After using the title of the book in an earlier post, I decided I should actually sit down and read Interpreter of Maladies.

For the most part, it's a lovely book. I like the way that Jhumpa Lahiri mixes the stories of recent Indian immigrants with descriptions of life in India.

She's obsessed with food and crumbs getting stuck in the corner of people's mouths. Seriously, it's an image that is used multiple times and in multiple stories. Just like Gabriel Garcia Marquez is obsessed with men's urine streams. I swear... I've never once in my life thought "Wow, that man's urine stream is strong as a colt," and yet Mr. Marquez has used the image in multiple books. (I'm reading Love in the Time of Cholera right now. Expect more on that later.)

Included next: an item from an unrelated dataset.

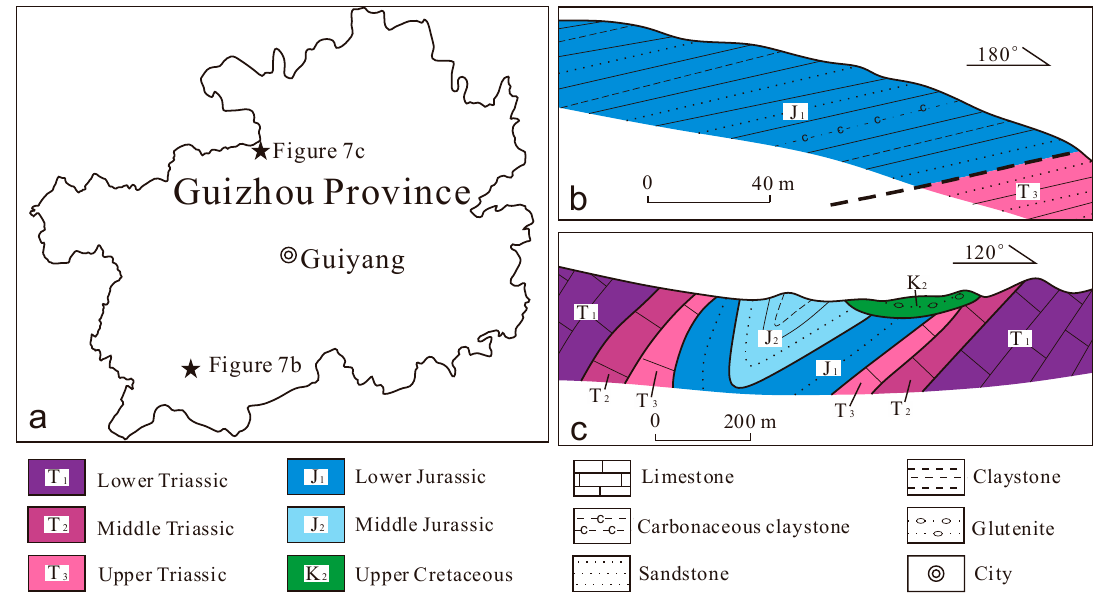
Figure 7. Two cross-sections in Guizhou Province showing the contact relations from the Lower Triassic to the Upper Cretaceous systems. ( a ) Geographical map of Guizhou showing the locations of the geologic cross sections; ( b ) Geologic cross section near the Zimudang Au deposit showing Jurassic strata is unconformably parallel to and folded with Late Triassic strata; ( c ) Geologic cross section north of Guizhous showing Late Cretaceous strata is angularly unconformable to Middle Jurassic rocks.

I liked Ms. Lahiri's novel The Namesake better, although it stalls towards the end too.

2 comments:

Anonymous said...

That was one of those books that I thought I remembered enjoying, but then couldn't remember if I'd actually read it or not. It's probably better than my feeble brain gives it credit for, though. And the movie based on The Namesake looks really good, so I do want to try to read that before seeing it.

Kathryn said...

I absolutely want to see the Namesake, but I can't get over thinking of Kal Penn as Kumar in Harold and Kumar Go to White Castle.

I still want to see it though. I actually think that it will present better as a film than as a book. The stagnation at the end shouldn't be as noticeable with all the character development in the beginning.